** Opening Input block **

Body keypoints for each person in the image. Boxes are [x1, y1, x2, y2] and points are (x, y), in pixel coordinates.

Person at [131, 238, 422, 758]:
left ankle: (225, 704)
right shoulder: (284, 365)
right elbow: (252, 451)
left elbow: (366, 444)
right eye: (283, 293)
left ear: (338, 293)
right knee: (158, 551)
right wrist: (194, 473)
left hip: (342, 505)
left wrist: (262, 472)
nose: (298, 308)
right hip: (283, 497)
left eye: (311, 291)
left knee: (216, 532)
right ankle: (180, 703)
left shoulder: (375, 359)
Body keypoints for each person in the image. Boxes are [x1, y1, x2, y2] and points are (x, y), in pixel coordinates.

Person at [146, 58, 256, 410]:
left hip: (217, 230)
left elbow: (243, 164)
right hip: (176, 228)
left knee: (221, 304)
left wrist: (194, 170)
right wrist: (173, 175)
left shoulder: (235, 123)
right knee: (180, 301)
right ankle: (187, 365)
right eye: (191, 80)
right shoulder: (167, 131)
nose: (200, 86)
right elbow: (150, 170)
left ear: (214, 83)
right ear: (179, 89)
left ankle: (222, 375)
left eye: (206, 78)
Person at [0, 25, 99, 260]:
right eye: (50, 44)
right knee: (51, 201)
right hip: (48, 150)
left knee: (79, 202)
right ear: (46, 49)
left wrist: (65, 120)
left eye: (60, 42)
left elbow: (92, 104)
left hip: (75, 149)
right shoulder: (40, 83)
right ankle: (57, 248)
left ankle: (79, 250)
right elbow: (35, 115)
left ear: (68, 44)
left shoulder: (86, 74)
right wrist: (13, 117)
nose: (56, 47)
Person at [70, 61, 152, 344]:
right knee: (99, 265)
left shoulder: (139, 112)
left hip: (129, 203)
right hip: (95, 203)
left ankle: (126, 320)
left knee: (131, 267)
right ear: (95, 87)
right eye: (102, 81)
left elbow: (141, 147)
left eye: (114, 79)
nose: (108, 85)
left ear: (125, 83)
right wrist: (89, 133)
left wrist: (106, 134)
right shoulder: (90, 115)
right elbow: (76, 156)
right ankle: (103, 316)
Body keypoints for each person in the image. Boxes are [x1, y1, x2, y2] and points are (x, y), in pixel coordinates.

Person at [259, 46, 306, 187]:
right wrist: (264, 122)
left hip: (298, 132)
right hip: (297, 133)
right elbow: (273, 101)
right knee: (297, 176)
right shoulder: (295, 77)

** Closing Input block **

Work request
Reproduce, word for word and in full, only the lines above that start at the line with "left ankle: (79, 250)" and run through the line with "right eye: (102, 81)", both ends included.

Answer for this exercise
left ankle: (79, 250)
right elbow: (35, 115)
left ear: (68, 44)
left shoulder: (86, 74)
right wrist: (13, 117)
nose: (56, 47)
Person at [70, 61, 152, 344]:
right knee: (99, 265)
left shoulder: (139, 112)
left hip: (129, 203)
right hip: (95, 203)
left ankle: (126, 320)
left knee: (131, 267)
right ear: (95, 87)
right eye: (102, 81)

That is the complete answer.